Information shown:
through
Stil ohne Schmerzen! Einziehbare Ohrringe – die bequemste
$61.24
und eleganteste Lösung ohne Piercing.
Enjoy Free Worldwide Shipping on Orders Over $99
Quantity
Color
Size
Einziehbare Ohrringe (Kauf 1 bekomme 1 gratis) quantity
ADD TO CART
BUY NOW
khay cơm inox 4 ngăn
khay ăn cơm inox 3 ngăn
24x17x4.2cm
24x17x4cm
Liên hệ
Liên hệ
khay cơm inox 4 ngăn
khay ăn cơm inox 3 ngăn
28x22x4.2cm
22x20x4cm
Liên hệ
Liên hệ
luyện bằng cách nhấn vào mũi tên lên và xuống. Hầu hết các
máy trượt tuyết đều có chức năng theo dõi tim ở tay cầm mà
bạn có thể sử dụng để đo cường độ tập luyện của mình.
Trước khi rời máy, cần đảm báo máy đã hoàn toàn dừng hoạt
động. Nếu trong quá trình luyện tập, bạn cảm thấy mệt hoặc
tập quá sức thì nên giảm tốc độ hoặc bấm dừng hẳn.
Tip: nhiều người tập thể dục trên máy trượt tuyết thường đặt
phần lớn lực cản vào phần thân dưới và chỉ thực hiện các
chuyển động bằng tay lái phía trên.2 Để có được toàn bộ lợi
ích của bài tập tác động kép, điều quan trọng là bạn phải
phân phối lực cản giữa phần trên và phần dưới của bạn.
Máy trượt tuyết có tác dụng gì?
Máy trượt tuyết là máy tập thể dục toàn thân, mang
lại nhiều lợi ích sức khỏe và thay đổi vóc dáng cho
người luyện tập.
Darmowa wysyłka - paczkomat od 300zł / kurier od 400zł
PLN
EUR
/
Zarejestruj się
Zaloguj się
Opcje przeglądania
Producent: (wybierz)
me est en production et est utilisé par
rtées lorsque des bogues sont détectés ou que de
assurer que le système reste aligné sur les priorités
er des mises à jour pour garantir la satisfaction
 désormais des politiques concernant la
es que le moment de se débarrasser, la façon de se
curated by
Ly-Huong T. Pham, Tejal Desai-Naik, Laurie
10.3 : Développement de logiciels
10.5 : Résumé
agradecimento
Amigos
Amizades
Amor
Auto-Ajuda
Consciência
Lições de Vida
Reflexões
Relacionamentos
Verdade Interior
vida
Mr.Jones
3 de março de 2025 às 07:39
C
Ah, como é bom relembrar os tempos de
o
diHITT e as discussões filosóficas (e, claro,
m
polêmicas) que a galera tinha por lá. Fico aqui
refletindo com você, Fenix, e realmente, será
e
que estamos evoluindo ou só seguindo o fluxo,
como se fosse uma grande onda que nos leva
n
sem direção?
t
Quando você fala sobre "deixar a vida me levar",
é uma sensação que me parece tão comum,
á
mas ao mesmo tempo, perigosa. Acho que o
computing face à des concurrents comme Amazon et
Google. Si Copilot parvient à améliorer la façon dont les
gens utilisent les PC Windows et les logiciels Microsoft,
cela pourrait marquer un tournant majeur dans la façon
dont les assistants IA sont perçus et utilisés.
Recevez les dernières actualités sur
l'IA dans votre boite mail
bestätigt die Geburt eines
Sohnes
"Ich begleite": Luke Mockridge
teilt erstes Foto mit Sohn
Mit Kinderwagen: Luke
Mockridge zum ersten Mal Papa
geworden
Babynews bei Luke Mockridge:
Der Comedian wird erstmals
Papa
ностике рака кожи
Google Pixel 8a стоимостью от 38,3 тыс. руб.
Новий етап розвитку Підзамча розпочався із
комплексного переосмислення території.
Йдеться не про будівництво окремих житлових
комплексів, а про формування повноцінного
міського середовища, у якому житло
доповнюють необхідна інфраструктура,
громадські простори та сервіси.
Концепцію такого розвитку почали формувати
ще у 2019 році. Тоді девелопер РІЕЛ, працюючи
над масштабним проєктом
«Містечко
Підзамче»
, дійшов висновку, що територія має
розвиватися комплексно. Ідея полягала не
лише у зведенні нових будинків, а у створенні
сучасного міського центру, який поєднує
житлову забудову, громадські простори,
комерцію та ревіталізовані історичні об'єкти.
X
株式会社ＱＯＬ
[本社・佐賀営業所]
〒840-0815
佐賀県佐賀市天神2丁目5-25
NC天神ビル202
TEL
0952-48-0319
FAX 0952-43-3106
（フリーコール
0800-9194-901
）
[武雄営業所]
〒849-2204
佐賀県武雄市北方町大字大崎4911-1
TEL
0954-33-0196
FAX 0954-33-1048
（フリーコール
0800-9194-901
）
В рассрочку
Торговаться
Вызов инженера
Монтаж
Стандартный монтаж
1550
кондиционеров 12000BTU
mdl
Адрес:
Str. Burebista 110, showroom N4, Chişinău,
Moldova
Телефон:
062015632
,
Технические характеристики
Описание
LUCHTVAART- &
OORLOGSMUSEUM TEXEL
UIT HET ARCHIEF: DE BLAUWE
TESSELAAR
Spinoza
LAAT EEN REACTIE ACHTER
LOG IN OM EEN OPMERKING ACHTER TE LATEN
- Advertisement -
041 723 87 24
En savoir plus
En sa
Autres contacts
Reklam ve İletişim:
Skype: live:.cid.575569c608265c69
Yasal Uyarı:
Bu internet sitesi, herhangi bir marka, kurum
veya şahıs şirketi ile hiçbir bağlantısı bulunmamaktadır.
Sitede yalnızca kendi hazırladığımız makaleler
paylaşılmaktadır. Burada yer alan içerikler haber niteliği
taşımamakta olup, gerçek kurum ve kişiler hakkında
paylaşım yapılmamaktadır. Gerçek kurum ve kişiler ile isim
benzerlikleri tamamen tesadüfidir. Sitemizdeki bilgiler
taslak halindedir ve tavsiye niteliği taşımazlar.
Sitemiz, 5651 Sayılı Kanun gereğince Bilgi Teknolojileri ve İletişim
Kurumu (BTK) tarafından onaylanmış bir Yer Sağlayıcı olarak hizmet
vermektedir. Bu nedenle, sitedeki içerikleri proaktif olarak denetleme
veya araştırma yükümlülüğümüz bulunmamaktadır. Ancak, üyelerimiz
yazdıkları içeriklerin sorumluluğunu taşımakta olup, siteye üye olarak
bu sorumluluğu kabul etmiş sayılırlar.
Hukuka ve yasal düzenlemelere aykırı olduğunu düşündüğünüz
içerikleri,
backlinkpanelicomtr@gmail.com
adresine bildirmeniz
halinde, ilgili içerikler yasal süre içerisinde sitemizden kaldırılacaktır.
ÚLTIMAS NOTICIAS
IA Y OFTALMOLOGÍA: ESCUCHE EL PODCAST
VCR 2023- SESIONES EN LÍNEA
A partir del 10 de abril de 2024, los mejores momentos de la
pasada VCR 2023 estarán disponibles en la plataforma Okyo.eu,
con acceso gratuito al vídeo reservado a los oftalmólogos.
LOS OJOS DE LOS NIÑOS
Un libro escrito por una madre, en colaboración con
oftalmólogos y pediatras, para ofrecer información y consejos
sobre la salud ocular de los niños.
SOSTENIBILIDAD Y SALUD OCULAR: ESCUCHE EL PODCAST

Required action:
Reproduce every line of the listing above verbatim, from the first line to the last.

Solution:
through
Stil ohne Schmerzen! Einziehbare Ohrringe – die bequemste
$61.24
und eleganteste Lösung ohne Piercing.
Enjoy Free Worldwide Shipping on Orders Over $99
Quantity
Color
Size
Einziehbare Ohrringe (Kauf 1 bekomme 1 gratis) quantity
ADD TO CART
BUY NOW
khay cơm inox 4 ngăn
khay ăn cơm inox 3 ngăn
24x17x4.2cm
24x17x4cm
Liên hệ
Liên hệ
khay cơm inox 4 ngăn
khay ăn cơm inox 3 ngăn
28x22x4.2cm
22x20x4cm
Liên hệ
Liên hệ
luyện bằng cách nhấn vào mũi tên lên và xuống. Hầu hết các
máy trượt tuyết đều có chức năng theo dõi tim ở tay cầm mà
bạn có thể sử dụng để đo cường độ tập luyện của mình.
Trước khi rời máy, cần đảm báo máy đã hoàn toàn dừng hoạt
động. Nếu trong quá trình luyện tập, bạn cảm thấy mệt hoặc
tập quá sức thì nên giảm tốc độ hoặc bấm dừng hẳn.
Tip: nhiều người tập thể dục trên máy trượt tuyết thường đặt
phần lớn lực cản vào phần thân dưới và chỉ thực hiện các
chuyển động bằng tay lái phía trên.2 Để có được toàn bộ lợi
ích của bài tập tác động kép, điều quan trọng là bạn phải
phân phối lực cản giữa phần trên và phần dưới của bạn.
Máy trượt tuyết có tác dụng gì?
Máy trượt tuyết là máy tập thể dục toàn thân, mang
lại nhiều lợi ích sức khỏe và thay đổi vóc dáng cho
người luyện tập.
Darmowa wysyłka - paczkomat od 300zł / kurier od 400zł
PLN
EUR
/
Zarejestruj się
Zaloguj się
Opcje przeglądania
Producent: (wybierz)
me est en production et est utilisé par
rtées lorsque des bogues sont détectés ou que de
assurer que le système reste aligné sur les priorités
er des mises à jour pour garantir la satisfaction
 désormais des politiques concernant la
es que le moment de se débarrasser, la façon de se
curated by
Ly-Huong T. Pham, Tejal Desai-Naik, Laurie
10.3 : Développement de logiciels
10.5 : Résumé
agradecimento
Amigos
Amizades
Amor
Auto-Ajuda
Consciência
Lições de Vida
Reflexões
Relacionamentos
Verdade Interior
vida
Mr.Jones
3 de março de 2025 às 07:39
C
Ah, como é bom relembrar os tempos de
o
diHITT e as discussões filosóficas (e, claro,
m
polêmicas) que a galera tinha por lá. Fico aqui
refletindo com você, Fenix, e realmente, será
e
que estamos evoluindo ou só seguindo o fluxo,
como se fosse uma grande onda que nos leva
n
sem direção?
t
Quando você fala sobre "deixar a vida me levar",
é uma sensação que me parece tão comum,
á
mas ao mesmo tempo, perigosa. Acho que o
computing face à des concurrents comme Amazon et
Google. Si Copilot parvient à améliorer la façon dont les
gens utilisent les PC Windows et les logiciels Microsoft,
cela pourrait marquer un tournant majeur dans la façon
dont les assistants IA sont perçus et utilisés.
Recevez les dernières actualités sur
l'IA dans votre boite mail
bestätigt die Geburt eines
Sohnes
"Ich begleite": Luke Mockridge
teilt erstes Foto mit Sohn
Mit Kinderwagen: Luke
Mockridge zum ersten Mal Papa
geworden
Babynews bei Luke Mockridge:
Der Comedian wird erstmals
Papa
ностике рака кожи
Google Pixel 8a стоимостью от 38,3 тыс. руб.
Новий етап розвитку Підзамча розпочався із
комплексного переосмислення території.
Йдеться не про будівництво окремих житлових
комплексів, а про формування повноцінного
міського середовища, у якому житло
доповнюють необхідна інфраструктура,
громадські простори та сервіси.
Концепцію такого розвитку почали формувати
ще у 2019 році. Тоді девелопер РІЕЛ, працюючи
над масштабним проєктом
«Містечко
Підзамче»
, дійшов висновку, що територія має
розвиватися комплексно. Ідея полягала не
лише у зведенні нових будинків, а у створенні
сучасного міського центру, який поєднує
житлову забудову, громадські простори,
комерцію та ревіталізовані історичні об'єкти.
X
株式会社ＱＯＬ
[本社・佐賀営業所]
〒840-0815
佐賀県佐賀市天神2丁目5-25
NC天神ビル202
TEL
0952-48-0319
FAX 0952-43-3106
（フリーコール
0800-9194-901
）
[武雄営業所]
〒849-2204
佐賀県武雄市北方町大字大崎4911-1
TEL
0954-33-0196
FAX 0954-33-1048
（フリーコール
0800-9194-901
）
В рассрочку
Торговаться
Вызов инженера
Монтаж
Стандартный монтаж
1550
кондиционеров 12000BTU
mdl
Адрес:
Str. Burebista 110, showroom N4, Chişinău,
Moldova
Телефон:
062015632
,
Технические характеристики
Описание
LUCHTVAART- &
OORLOGSMUSEUM TEXEL
UIT HET ARCHIEF: DE BLAUWE
TESSELAAR
Spinoza
LAAT EEN REACTIE ACHTER
LOG IN OM EEN OPMERKING ACHTER TE LATEN
- Advertisement -
041 723 87 24
En savoir plus
En sa
Autres contacts
Reklam ve İletişim:
Skype: live:.cid.575569c608265c69
Yasal Uyarı:
Bu internet sitesi, herhangi bir marka, kurum
veya şahıs şirketi ile hiçbir bağlantısı bulunmamaktadır.
Sitede yalnızca kendi hazırladığımız makaleler
paylaşılmaktadır. Burada yer alan içerikler haber niteliği
taşımamakta olup, gerçek kurum ve kişiler hakkında
paylaşım yapılmamaktadır. Gerçek kurum ve kişiler ile isim
benzerlikleri tamamen tesadüfidir. Sitemizdeki bilgiler
taslak halindedir ve tavsiye niteliği taşımazlar.
Sitemiz, 5651 Sayılı Kanun gereğince Bilgi Teknolojileri ve İletişim
Kurumu (BTK) tarafından onaylanmış bir Yer Sağlayıcı olarak hizmet
vermektedir. Bu nedenle, sitedeki içerikleri proaktif olarak denetleme
veya araştırma yükümlülüğümüz bulunmamaktadır. Ancak, üyelerimiz
yazdıkları içeriklerin sorumluluğunu taşımakta olup, siteye üye olarak
bu sorumluluğu kabul etmiş sayılırlar.
Hukuka ve yasal düzenlemelere aykırı olduğunu düşündüğünüz
içerikleri,
backlinkpanelicomtr@gmail.com
adresine bildirmeniz
halinde, ilgili içerikler yasal süre içerisinde sitemizden kaldırılacaktır.
ÚLTIMAS NOTICIAS
IA Y OFTALMOLOGÍA: ESCUCHE EL PODCAST
VCR 2023- SESIONES EN LÍNEA
A partir del 10 de abril de 2024, los mejores momentos de la
pasada VCR 2023 estarán disponibles en la plataforma Okyo.eu,
con acceso gratuito al vídeo reservado a los oftalmólogos.
LOS OJOS DE LOS NIÑOS
Un libro escrito por una madre, en colaboración con
oftalmólogos y pediatras, para ofrecer información y consejos
sobre la salud ocular de los niños.
SOSTENIBILIDAD Y SALUD OCULAR: ESCUCHE EL PODCAST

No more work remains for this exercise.